In short, your 5 year old is more innocent, and that can actually make this talk easier and more protective – both for you and your child.
Here are the cons to explaining sex at this age:
- You can’t tell yourself you’re “waiting for them to be ready,” that you don’t have to have this talk until they ask exactly that question.
- Your child may have a bit less impulse control at 5 than at 8. Either way, you’ll have to tell them that it’s not their job to explain sex and conception to their peers – that’s a big talk each kid should have with their parents.
Think it over. Do you want your child to be the smarty pants who knows this stuff? Because the real way kids lose their innocence is from adverse childhood experiences, like childhood sexual abuse or watching that hard core porn video.
Realize you have a lot of talking to do?
Don’t panic! I’d love to help you formulate your plan.

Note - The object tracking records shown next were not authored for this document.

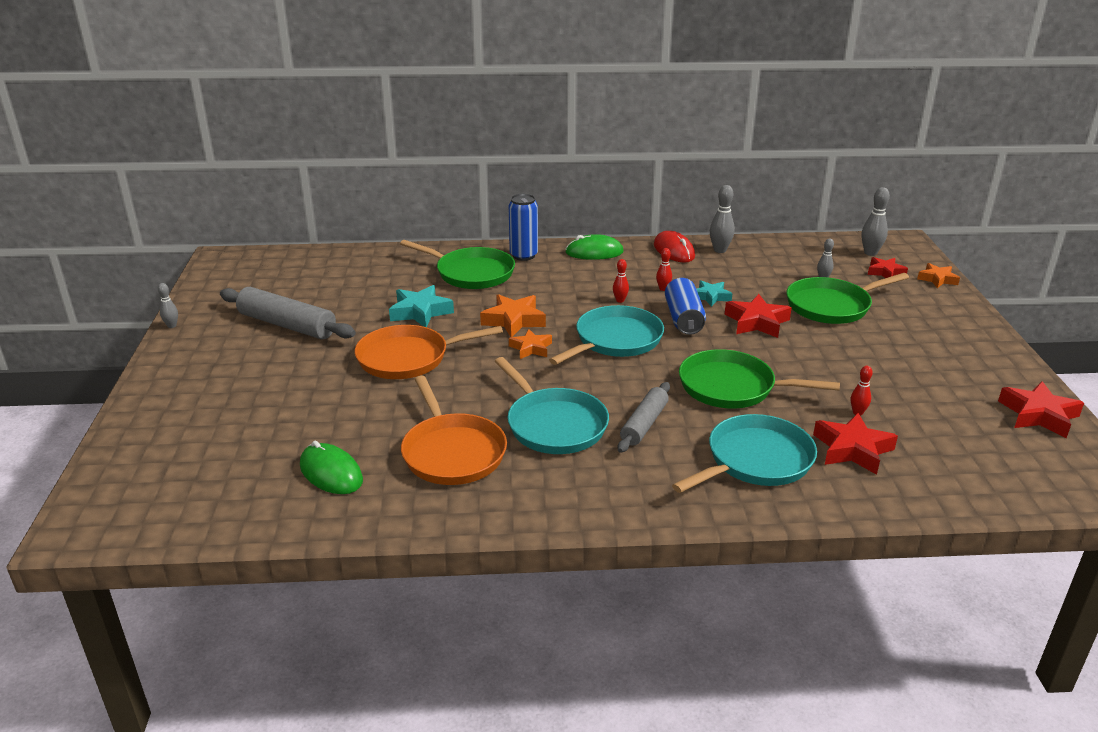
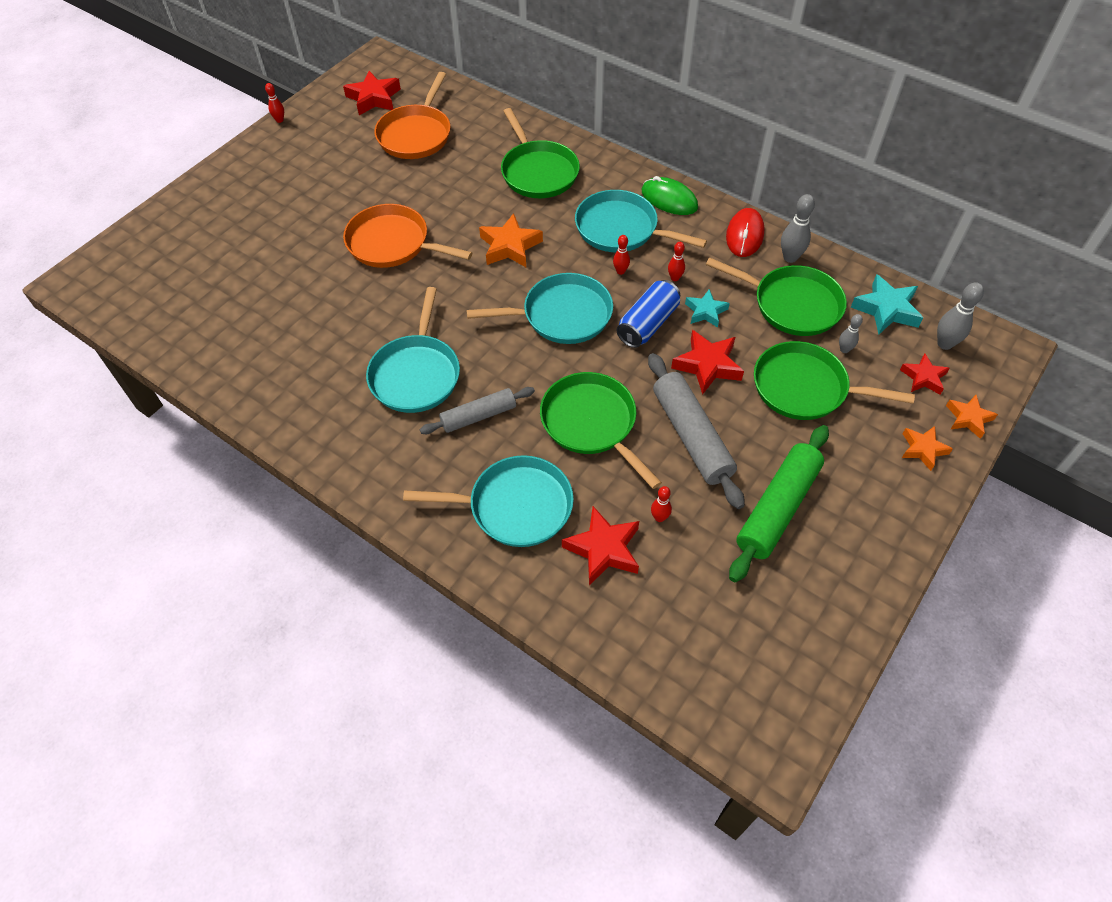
camera: 40 degrees right, 25 degrees up
(172, 326) = (280, 120): grey bowling pin -> red bowling pin
(287, 325) = (350, 160): grey rolling pin -> grey rolling pin (692, 436)
(331, 473) = (237, 325): green mouse -> none
(420, 312) = (452, 197): turquoise star -> turquoise star (886, 309)
(452, 452) = (324, 356): orange pan -> orange pan (416, 135)
(523, 255) = (604, 172): blue can -> none
(531, 348) = (488, 285): orange star -> orange star (923, 449)
(584, 279) = (620, 229): none -> turquoise pan
(758, 271) = (792, 304): none -> green pan
(914, 370) = (777, 508): none -> green rolling pin
(1038, 415) = (821, 632): red star -> red star (374, 98)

Let’s jump on the phone and get you out of paralysis and into action.
In support of you,
P.S. Wondering what else you should talk about and when? Have a look at the What to Say When webinar. Let me share with you what topics to cover, at what ages, and in what depth. This is just one of the 80+ videos available though the video library membership – check it out!
I wish there was a farm experience that we could go on as a family where they could see the animals doing it – then, it wouldn’t even be a thing. LOL.
You have nature documentaries on YouTube and Netflix, at your fingertips!
Thanks for this, Anya! My son will be five in February, so I have a few months to think about it. I’ve noticed he’s started to be curious about male/female relationships and babies more recently.